Dora Maar’s legacy as Picasso’s muse is being swiftly rewritten in recognition of her standing as one of the greatest Surrealist photographers—and the market is taking notice. On 27 and 28 of June, Artcurial will auction 750 works by Maar in a 400-lot sale, which explores the photographer’s interest in the everyday as well as her personal, unpublished life with the late Cubist painter. It is expected to fetch €600,00-€800,000. The auction presents an opportunity to delve deeper into the oeuvre of a 20th-century female Surrealist, who, in recent years, has had large-scale surveys at the Centre Pompidou in Paris, Tate Modern in London and the Getty Museum in Los Angeles. Despite her place in the Surrealist canon, the independent photography specialist Antoine Romand hopes the collection will “fill in the gaps and add new parts to the puzzle” that makes up the pioneering photographer’s work.

© Eskenazi

Honda Shōryū, In the Air (Sora) (2018)

Japanese Art, Honda Shoryu, Eskenazi, London

Price: $12,000

Contemporary Japanese basket sculptors had a moment in the sun in December when Christie’s London brought the late Victoria, Lady de Rothschild’s collection to the block. All the baskets went on to sell above their high estimates, a sure sign that the market for these objects is heating up. Most notably, Honda Shoryu’s 2001 work Galaxy (Seiun)—with its almost gravity-defying structure—went, with fees, for three times its high estimate of £6,000. An opportunity to acquire another great work from the modern Japanese master presents itself this month at the Mayfair gallery Eskenazi. In the Air (Sora) (2018) captures Shoryu’s parallel gracefulness and grandness; the defining style of an artist that has seen his work snapped up by major institutions such as the Metropolitan Museum of Art in New York.

© Christie’s

Marc Chagall, Le peintre et les mariés aux trois couleurs (1984)

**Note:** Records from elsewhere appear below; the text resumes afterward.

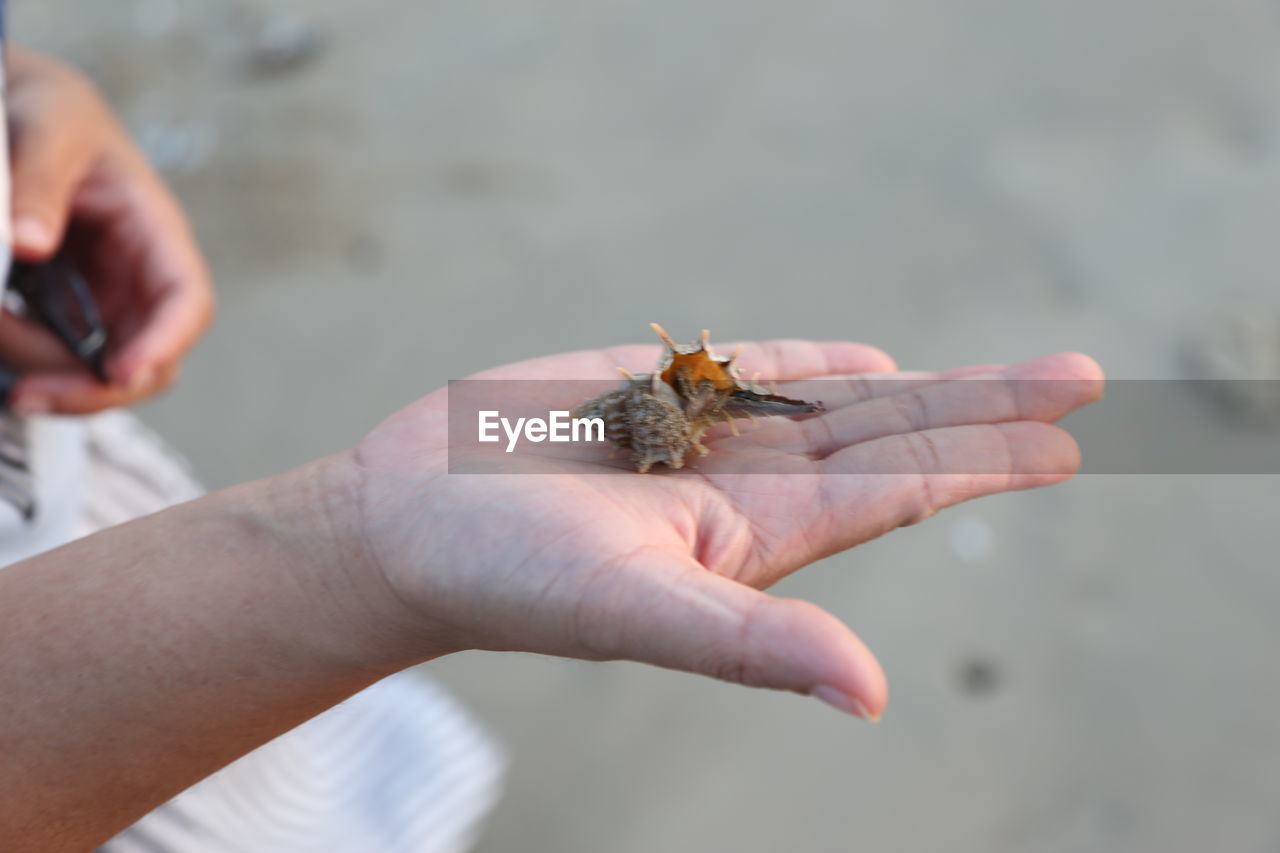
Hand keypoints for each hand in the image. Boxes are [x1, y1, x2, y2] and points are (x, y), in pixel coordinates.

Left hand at [0, 47, 213, 413]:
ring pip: (101, 372)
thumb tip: (26, 242)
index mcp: (155, 233)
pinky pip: (59, 356)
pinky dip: (26, 359)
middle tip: (26, 394)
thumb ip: (38, 180)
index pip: (187, 301)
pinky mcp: (70, 313)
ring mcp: (107, 301)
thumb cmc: (52, 112)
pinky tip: (0, 332)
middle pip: (148, 359)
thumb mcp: (47, 127)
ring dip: (47, 375)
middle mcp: (140, 279)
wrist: (28, 111)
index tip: (120, 372)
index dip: (163, 342)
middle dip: (94, 388)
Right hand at [343, 339, 1103, 720]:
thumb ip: (751, 644)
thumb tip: (874, 696)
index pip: (902, 488)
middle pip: (893, 434)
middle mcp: (749, 485)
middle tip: (1081, 378)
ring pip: (836, 399)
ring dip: (920, 384)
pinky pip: (752, 371)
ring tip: (1003, 377)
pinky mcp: (650, 393)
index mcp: (761, 535)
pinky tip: (869, 364)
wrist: (411, 525)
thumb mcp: (636, 610)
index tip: (1070, 437)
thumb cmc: (513, 578)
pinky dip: (815, 364)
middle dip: (986, 406)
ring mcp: (703, 437)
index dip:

Marc Chagall: Works Formerly from the Artist’s Estate, Christie’s, London, 28 June

Estimate: £1m-£1.5m

It is undeniable that Marc Chagall’s star is in the ascendancy. The high point to date was in 2017 when Sotheby’s sold his Les Amoureux (1928) for a record $28.5m. Following a smattering of successful sales earlier this year, including several lots at Sotheby’s in Hong Kong, Christie’s have gone all out, dedicating two entire sales to the modernist artist this month. Created during a period of experimentation with Fauvism, Le peintre et les mariés aux trois couleurs (1984), which goes under the hammer in London on 28 June, captures one of Chagall’s most touching, fragile subjects—marriage. Though likely a painting depicting his second marriage, it is complementary to Les mariés de la Tour Eiffel (1938-39), dedicated to his first wife, Bella, which is in the collection of the Centre Pompidou in Paris.

Ketterer Kunst

Brücke Painters—Hermann Gerlinger Collection, Ketterer Kunst, Munich, 10 June

Estimate: €200,000-€300,000

This month, Ketterer Kunst will begin auctioning off the collection of German engineer and art collector Hermann Gerlinger. The collection, one of the largest of German Brücke works in the world, will be released over the course of three years. Gerlinger is believed to have begun collecting as a student in the 1950s, acquiring an extensive catalogue of Expressionist works by artists such as Ernst Ludwig Kirchner and Erich Hekel. Kirchner’s work on paper, Selbstbildnis mit Modell (self-portrait with model), heads to the block on 10 June. With its dynamic use of colour and playful elegance, this sketch represents a museum-grade Expressionist work. Indeed, the Gerlinger collection comes to auction after going on show at Schloss Gottorf, Kunstmuseum Moritzburg and the Buchheim Museum.